This discussion has been locked. The information referenced herein may be inaccurate due to age, software updates, or external references.
You can no longer post new replies to this discussion. If you have a similar question you can start a new discussion in this forum.

Initial ping (discover) works.. then fails. OK from Orion host OS

Hi all,

Does Orion NPM do anything special with their ICMP polling?  We are monitoring remote locations over MPLS and everything is working.... except one device.  The device initially discovers and the initial ICMP only poll works.... then it stops working.  Pinging the same IP from the Win2008 R2 that Orion runs on works fine.  Netflow on the router the device is connected to show traffic in and out when pinging from the OS.  It only shows traffic in when attempting a poll from Orion???

  I initially thought it was IPS on the device we are polling that was denying the echo-reply back to our orion host.  However pinging from the OS works so I am not so sure.  That is, unless Orion doesn't use just a standard echo when doing its polling?  We have confirmed the issue is not related to packet size or TTL.  Any ideas why Orion could initial discover/ping and pings from the OS work, however, NPM polls are not responded to by the device?

  We are able to monitor the switch port the device is connected to and it shows as up...  The only anomaly I can see is that the connection to the switch is half-duplex?  Is that a clue at all?
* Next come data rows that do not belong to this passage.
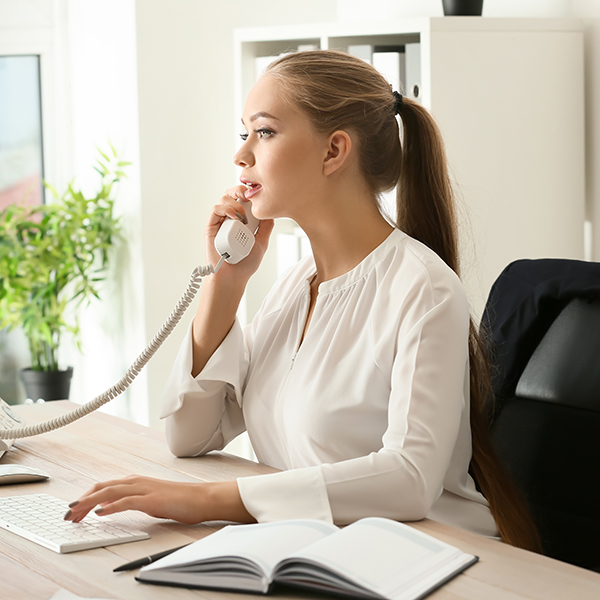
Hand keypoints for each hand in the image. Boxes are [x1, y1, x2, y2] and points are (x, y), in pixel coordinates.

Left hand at [63, 476, 254, 524]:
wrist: (201, 498)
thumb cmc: (180, 500)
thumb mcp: (152, 500)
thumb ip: (135, 501)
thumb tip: (117, 508)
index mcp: (137, 481)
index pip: (105, 486)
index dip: (86, 496)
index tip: (74, 509)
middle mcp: (137, 482)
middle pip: (102, 487)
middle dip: (82, 499)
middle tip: (68, 514)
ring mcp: (144, 489)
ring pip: (110, 492)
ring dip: (90, 502)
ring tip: (76, 512)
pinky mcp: (151, 499)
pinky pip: (127, 501)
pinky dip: (111, 506)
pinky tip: (100, 513)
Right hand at [206, 185, 273, 280]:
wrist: (233, 277)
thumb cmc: (246, 263)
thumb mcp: (262, 242)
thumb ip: (266, 227)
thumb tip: (271, 210)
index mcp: (243, 220)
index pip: (245, 199)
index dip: (250, 193)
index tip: (258, 193)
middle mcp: (231, 218)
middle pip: (233, 194)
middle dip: (240, 190)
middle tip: (248, 195)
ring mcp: (221, 222)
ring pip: (224, 199)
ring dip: (234, 201)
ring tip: (242, 215)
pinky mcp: (212, 226)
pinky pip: (215, 209)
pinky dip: (225, 208)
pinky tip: (233, 216)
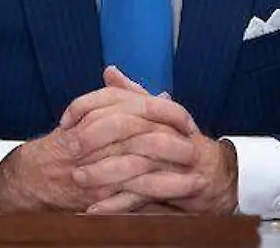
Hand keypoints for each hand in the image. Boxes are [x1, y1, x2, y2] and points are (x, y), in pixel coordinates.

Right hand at [0, 67, 198, 212]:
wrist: (35, 174)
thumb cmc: (68, 143)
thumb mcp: (95, 115)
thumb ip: (127, 103)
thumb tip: (163, 97)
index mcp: (102, 113)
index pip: (140, 107)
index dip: (168, 114)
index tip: (189, 123)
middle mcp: (99, 136)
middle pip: (143, 135)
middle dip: (174, 144)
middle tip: (198, 150)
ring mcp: (99, 165)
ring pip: (141, 166)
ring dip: (173, 176)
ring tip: (199, 180)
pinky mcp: (99, 192)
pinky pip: (131, 195)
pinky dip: (156, 197)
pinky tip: (177, 200)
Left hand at [69, 68, 238, 214]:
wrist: (214, 176)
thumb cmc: (180, 142)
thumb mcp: (156, 115)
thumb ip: (132, 95)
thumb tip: (109, 71)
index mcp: (159, 110)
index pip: (120, 100)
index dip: (89, 106)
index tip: (65, 120)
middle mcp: (167, 130)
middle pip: (127, 128)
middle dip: (94, 139)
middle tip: (69, 149)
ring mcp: (172, 160)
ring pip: (134, 163)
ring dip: (103, 172)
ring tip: (78, 180)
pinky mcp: (174, 187)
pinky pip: (142, 195)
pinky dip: (117, 203)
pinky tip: (94, 208)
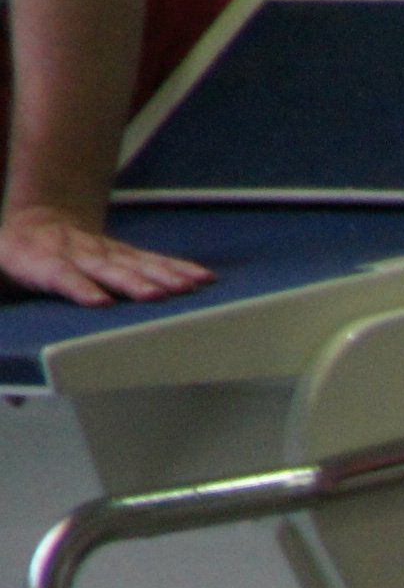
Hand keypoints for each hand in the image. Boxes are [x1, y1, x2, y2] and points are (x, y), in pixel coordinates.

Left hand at [0, 207, 210, 307]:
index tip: (97, 301)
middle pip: (104, 267)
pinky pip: (151, 262)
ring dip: (162, 276)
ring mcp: (99, 251)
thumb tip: (2, 366)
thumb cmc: (7, 253)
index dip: (76, 285)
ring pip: (132, 262)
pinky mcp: (119, 255)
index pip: (57, 273)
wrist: (35, 220)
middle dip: (131, 282)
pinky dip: (176, 270)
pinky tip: (200, 279)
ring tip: (187, 289)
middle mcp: (71, 251)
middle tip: (154, 297)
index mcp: (31, 257)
  Any ideas appreciated.  Thanks in advance.

--

Colin

Orion Core 2012.1.1, SAM 5.2.0 SP1, NPM 10.3.1, SEUM 1.5.1, IVIM 1.4.1

  • Did you ever resolve this issue? I have the exact same problem with about 10 taclane encryptors. I can ping the devices from my server (2k8 r2) and the initial ping from Orion works then it times out. I have nothing in my logs indicating an ACL blocking it. Plus! the fact that I can ping it from my server?????
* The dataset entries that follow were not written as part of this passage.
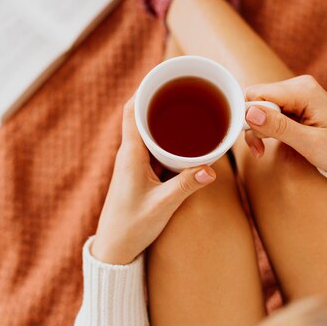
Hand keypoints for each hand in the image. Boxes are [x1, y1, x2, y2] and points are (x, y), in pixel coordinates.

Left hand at [91, 98, 215, 264]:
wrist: (114, 250)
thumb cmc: (131, 227)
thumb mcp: (162, 206)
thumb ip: (186, 186)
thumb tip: (212, 168)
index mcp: (129, 154)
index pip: (131, 110)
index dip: (144, 89)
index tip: (164, 76)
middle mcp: (129, 154)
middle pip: (141, 115)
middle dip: (160, 99)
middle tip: (185, 87)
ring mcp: (133, 163)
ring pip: (148, 131)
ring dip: (164, 118)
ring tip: (188, 106)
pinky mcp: (139, 173)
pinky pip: (153, 147)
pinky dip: (167, 138)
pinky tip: (185, 140)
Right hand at [244, 75, 326, 171]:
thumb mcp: (310, 143)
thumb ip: (279, 127)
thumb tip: (250, 113)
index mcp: (302, 91)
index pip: (257, 94)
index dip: (249, 116)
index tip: (258, 138)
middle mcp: (297, 85)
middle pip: (255, 98)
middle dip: (253, 124)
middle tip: (262, 146)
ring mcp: (294, 92)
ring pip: (258, 105)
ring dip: (258, 128)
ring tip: (264, 148)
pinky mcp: (292, 101)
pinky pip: (267, 110)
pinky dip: (264, 127)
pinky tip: (268, 141)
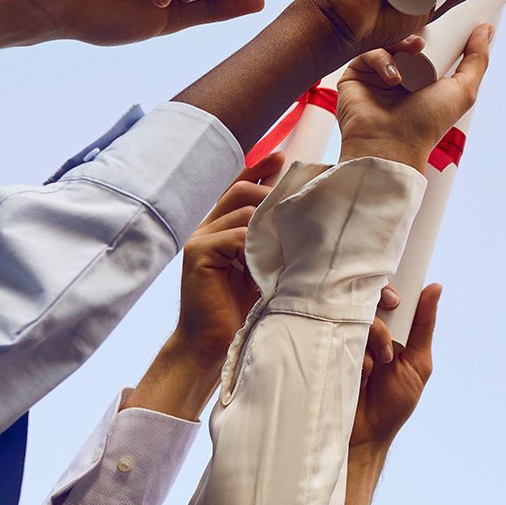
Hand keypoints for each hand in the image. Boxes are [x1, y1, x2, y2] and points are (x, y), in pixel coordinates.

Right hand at [169, 155, 280, 364]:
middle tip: (301, 198)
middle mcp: (207, 229)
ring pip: (241, 211)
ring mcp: (200, 240)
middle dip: (272, 191)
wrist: (212, 347)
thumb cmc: (243, 313)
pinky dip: (257, 242)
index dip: (258, 170)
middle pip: (240, 191)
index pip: (238, 188)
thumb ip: (272, 245)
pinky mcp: (199, 255)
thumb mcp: (263, 271)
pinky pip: (234, 234)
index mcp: (221, 230)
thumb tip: (306, 225)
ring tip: (296, 230)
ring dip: (272, 219)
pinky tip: (274, 256)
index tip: (283, 157)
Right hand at [334, 25, 491, 171]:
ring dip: (400, 44)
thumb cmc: (426, 124)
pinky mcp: (354, 76)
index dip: (435, 33)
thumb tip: (486, 29)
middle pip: (405, 40)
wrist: (390, 144)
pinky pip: (367, 53)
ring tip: (412, 53)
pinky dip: (381, 58)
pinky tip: (392, 76)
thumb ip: (477, 60)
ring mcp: (375, 75)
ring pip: (386, 42)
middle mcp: (399, 75)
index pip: (427, 46)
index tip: (443, 20)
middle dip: (416, 35)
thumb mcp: (462, 91)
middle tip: (424, 41)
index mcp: (422, 78)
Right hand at [351, 283, 439, 453]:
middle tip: (388, 338)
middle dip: (380, 313)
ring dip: (371, 337)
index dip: (389, 291)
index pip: (385, 295)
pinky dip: (354, 350)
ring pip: (354, 315)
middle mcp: (363, 329)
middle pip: (366, 299)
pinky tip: (361, 372)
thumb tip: (435, 288)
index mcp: (386, 327)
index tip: (395, 302)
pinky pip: (337, 335)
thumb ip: (424, 326)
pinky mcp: (326, 350)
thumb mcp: (418, 364)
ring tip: (378, 366)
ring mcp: (343, 338)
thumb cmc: (392, 404)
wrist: (363, 437)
  • When you ping manually, what is the response time? Could be a timeout issue which can be set from the polling settings

  • it is anywhere between 1-8 ms and it's a 32 byte ping. I have played around with the ping packet and set it everywhere from 0 to 32 bytes and as aggressive as 10 second polling to 4 minute polling. The device in question is a taclane however, I can ping it from anywhere in the network and my firewall guys are pretty cool so my Solarwinds server is wide open. (no external connectivity though)

  • We never did find a solution and simply stopped monitoring the device but instead watch the port on the switch that the device is connected to.  We didn't hook up wireshark or other protocol analyzer but assume that there is something different in the way that the poller packet is structured vs packets on initial discovery and or packets from the host OS.

    This issue was over a year ago for us and we have gone through a couple Orion upgrades so will test again with our latest version and update this ticket as to how it goes.  Thanks for the reminder...

    If the issue is still occuring, my underlying question would be, what is different in ICMP sent by the poller vs the ICMP that is sent on initial discovery?  As mentioned, when it doesn't work, we see the traffic going to the endpoint device but not returning....  So something in the poller packet seems to confuse the endpoint device to the point where it won't even respond?

  • Agreed. I have nothing in my logs showing icmp being blocked and like I said I can ping it from the server itself all day long so something has to be screwy. I'll keep digging and see if I can pin point it. To date I've added a lot of devices that I didn't think I would be able to so maybe I'll get lucky! Thanks for the heads up.

  • I have retested this morning and behaviour is the same.  Initial discover and pings from the host OS are successful.  Netflow shows traffic in both directions.  Subsequent polls are unsuccessful and Netflow shows traffic only going to the device.  Nothing coming back from the device.

    There must be some sort of a difference in the way the ICMP packet is built by the ICMP only poller vs initial discovery and how the host OS builds its ICMP echo packets?  If we ever find the time, we might be able to connect wireshark to our test environment to see just what that difference is.  In the meantime, we will continue to just monitor the switch port the device is connected to.

    Please update this ticket if you find anything more concrete as to why this behaviour exists.

  • Oh, current version of Orion etc...:

    Orion Platform 2013.2.1, SAM 6.0.2, NPM 10.6.1, WPM 2.0.1, IVIM 1.9.0

  • I talked with VIASAT about the issue about an hour ago and the settings I have on the KG250 are correct and we even played with the ICMP packet size. One thing I realized though is that this connection is tunneled (encryption device) across a juniper SSG that is tunneled in through an ASA. Soooo I looked on my ASA and sure enough there's an error message there from the exact same times that I was try9ing it but I have no idea what it means. I kind of might know but it's too early to tell. Is your connection going through an ASA at all?

  • We are connected to ISR 2911 on the border, connected from there to 2960 Switch and then to device.  I see the traffic leave the ISR but never comes back.  There are no logs on either Switch nor ISR to indicate it was blocked/denied.  My assumption is that it is getting to the endpoint but something in the crafting of the ICMP echo is causing the endpoint to discard it....